Stored data:
◇ ◇ ◇ ◇

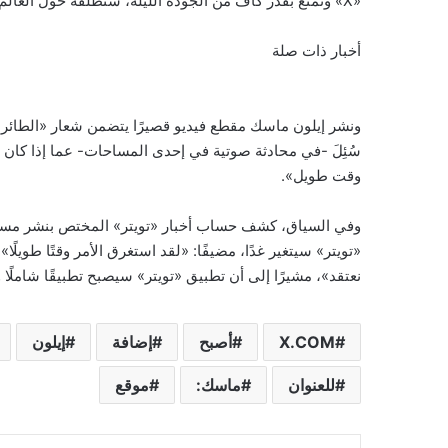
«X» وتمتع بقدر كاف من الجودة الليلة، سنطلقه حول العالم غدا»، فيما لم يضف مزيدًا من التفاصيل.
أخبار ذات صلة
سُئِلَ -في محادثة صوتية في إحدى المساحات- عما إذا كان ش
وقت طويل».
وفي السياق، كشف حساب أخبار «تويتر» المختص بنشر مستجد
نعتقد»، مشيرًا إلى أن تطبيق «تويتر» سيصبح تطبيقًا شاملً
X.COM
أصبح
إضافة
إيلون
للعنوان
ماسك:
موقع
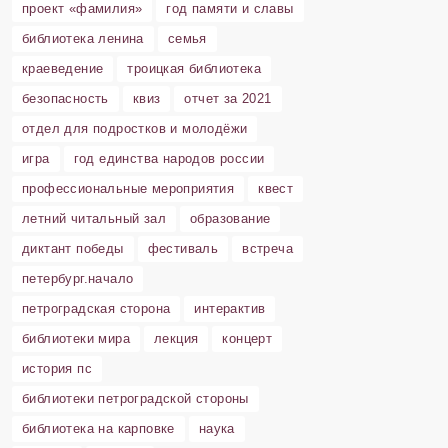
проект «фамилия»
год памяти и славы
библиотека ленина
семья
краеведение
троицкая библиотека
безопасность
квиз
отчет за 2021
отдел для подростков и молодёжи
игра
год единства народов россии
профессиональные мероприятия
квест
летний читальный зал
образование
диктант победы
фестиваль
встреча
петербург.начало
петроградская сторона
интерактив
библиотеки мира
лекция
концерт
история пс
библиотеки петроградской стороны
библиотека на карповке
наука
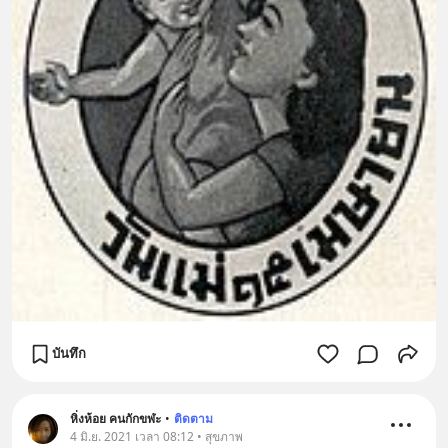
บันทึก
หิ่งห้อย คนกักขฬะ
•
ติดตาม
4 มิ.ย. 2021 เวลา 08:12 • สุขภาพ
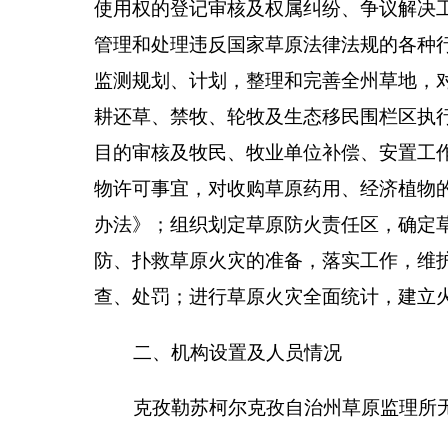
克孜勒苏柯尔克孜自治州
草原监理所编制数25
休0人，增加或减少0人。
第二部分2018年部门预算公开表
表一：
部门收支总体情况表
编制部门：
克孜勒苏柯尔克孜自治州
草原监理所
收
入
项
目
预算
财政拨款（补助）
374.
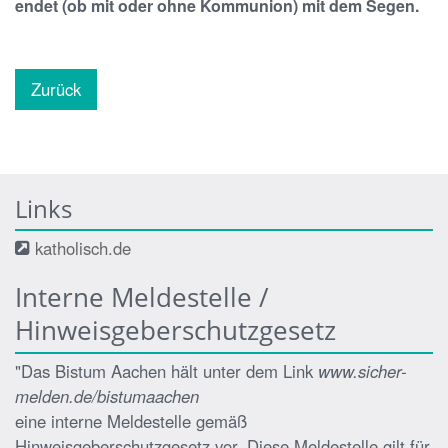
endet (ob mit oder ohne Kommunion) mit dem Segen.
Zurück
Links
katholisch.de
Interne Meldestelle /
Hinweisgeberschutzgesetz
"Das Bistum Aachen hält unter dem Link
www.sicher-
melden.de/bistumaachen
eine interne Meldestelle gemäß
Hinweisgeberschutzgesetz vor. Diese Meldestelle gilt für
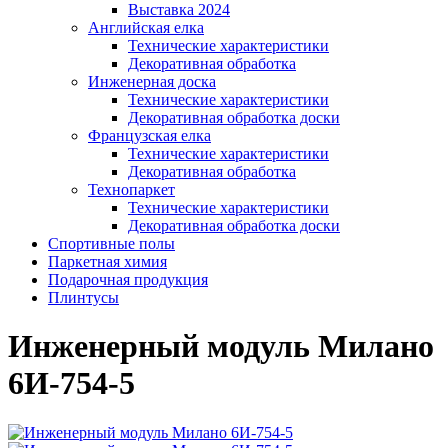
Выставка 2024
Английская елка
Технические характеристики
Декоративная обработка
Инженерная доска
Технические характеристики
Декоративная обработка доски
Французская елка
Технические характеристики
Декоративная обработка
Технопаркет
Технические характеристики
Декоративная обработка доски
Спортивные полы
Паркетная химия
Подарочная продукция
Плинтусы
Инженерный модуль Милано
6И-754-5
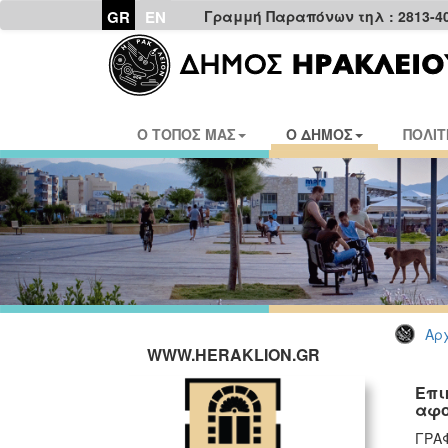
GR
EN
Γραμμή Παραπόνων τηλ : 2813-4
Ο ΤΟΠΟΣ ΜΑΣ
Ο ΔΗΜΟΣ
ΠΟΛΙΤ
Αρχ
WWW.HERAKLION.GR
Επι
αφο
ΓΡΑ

◇ ◇ ◇ ◇

Assignment
Copy the records exactly. Skip the images.

Solution
«X» وتمتع بقدر كاف من الجودة الليلة، سنطلقه حول العالم غدا»، فيما لم يضف مزيدًا من التفاصيل.
أخبار ذات صلة
سُئِلَ -في محادثة صوتية في إحدى المساحات- عما إذا كان ش
وقت طويل».
وفي السياق، كشف حساب أخبار «تويتر» المختص بنشر مستجد
نعتقد»، مشيرًا إلى أن تطبيق «تويتر» سيصبح تطبيقًا شاملً
X.COM
أصبح
إضافة
إيلون
للعنوان
ماسك:
موقع
проект «фамилия»
год памяти и славы
библиотека ленина
семья
краеведение
троицкая библиотека
безопасность
квиз
отчет за 2021
отдел для подростков и молодёжи
игра
год единства народов россии
профессиональные мероприятия
квест
летний читальный зал
образование
диктант победы
фестиваль
встреча
петербург.начало
петроградская сторона
интерактив
библиотеки мира
лекция
концерт
история пс
библиотеки петроградской стороны
библиотека на карповке
наука
บันทึก
หิ่งห้อย คนกักขฬะ
•
ติดตาม
4 มิ.ย. 2021 เวลา 08:12 • สุขภาพ
克孜勒苏柯尔克孜自治州
草原监理所编制数25
休0人，增加或减少0人。
第二部分2018年部门预算公开表
表一：
部门收支总体情况表
编制部门：
克孜勒苏柯尔克孜自治州
草原监理所
收
入
项
目
预算
财政拨款（补助）
374.
endet (ob mit oder ohne Kommunion) mit dem Segen.
Zurück
Links
katholisch.de
Interne Meldestelle /
Hinweisgeberschutzgesetz
"Das Bistum Aachen hält unter dem Link
www.sicher-
melden.de/bistumaachen
eine interne Meldestelle gemäß
Hinweisgeberschutzgesetz vor. Diese Meldestelle gilt für
Выставка 2024
Английская елка
Технические характеристики
Декоративная обработка
Инженерная доска
Технические характеристики
Декоративная обработка доски
Французская елка
Технические характеристики
Декоративная обработка
Технопаркет
Технические характеристики
Декоративная обработка доски
Спортивные полы
Паркетная химия
Подарочная продукция
Плинтусы
Инженерный модуль Милано
6И-754-5
GR
EN
Γραμμή Παραπόνων τηλ : 2813-4
Ο ΤΟΠΟΣ ΜΑΣ
Ο ΔΗΜΟΣ
ΠΟΛΙΤ
Αρχ
WWW.HERAKLION.GR
Επι
αφο
ΓΡΑ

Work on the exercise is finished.